(Data items)
****

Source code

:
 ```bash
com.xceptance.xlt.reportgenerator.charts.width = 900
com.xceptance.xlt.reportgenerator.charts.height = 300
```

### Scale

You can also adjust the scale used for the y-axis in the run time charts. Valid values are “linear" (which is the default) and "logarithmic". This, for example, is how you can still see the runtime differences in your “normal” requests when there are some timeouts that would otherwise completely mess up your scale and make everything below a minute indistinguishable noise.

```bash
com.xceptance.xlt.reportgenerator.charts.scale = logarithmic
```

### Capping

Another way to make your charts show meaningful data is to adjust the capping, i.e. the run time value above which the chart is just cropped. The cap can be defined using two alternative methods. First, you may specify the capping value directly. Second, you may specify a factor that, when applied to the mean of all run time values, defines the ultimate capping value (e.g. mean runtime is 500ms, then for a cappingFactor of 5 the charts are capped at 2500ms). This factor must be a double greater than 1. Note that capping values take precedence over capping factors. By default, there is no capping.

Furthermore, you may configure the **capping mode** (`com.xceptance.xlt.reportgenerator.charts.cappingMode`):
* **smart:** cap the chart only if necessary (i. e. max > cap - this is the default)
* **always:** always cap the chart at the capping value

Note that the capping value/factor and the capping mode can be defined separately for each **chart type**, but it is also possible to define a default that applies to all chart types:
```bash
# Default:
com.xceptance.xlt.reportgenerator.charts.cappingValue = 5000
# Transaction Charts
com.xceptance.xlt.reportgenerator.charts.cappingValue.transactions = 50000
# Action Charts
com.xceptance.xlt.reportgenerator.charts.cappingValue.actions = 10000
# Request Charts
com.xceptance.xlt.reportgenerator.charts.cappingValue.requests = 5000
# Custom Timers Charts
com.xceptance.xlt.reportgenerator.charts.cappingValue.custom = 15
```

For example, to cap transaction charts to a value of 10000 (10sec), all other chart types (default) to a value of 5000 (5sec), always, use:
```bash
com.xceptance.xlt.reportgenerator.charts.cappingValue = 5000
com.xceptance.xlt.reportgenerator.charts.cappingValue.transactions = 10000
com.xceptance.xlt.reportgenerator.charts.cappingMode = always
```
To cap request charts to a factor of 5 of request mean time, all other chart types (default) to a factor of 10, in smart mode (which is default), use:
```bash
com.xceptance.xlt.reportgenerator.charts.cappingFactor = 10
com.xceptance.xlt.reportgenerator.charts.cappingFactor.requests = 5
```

****

» Problem requirements
Scan the data above for the word "when", then copy every line that holds it.

» Answer for this exercise
You can also adjust the scale used for the y-axis in the run time charts. Valid values are “linear" (which is the default) and "logarithmic". This, for example, is how you can still see the runtime differences in your “normal” requests when there are some timeouts that would otherwise completely mess up your scale and make everything below a minute indistinguishable noise.
Another way to make your charts show meaningful data is to adjust the capping, i.e. the run time value above which the chart is just cropped. The cap can be defined using two alternative methods. First, you may specify the capping value directly. Second, you may specify a factor that, when applied to the mean of all run time values, defines the ultimate capping value (e.g. mean runtime is 500ms, then for a cappingFactor of 5 the charts are capped at 2500ms). This factor must be a double greater than 1. Note that capping values take precedence over capping factors. By default, there is no capping.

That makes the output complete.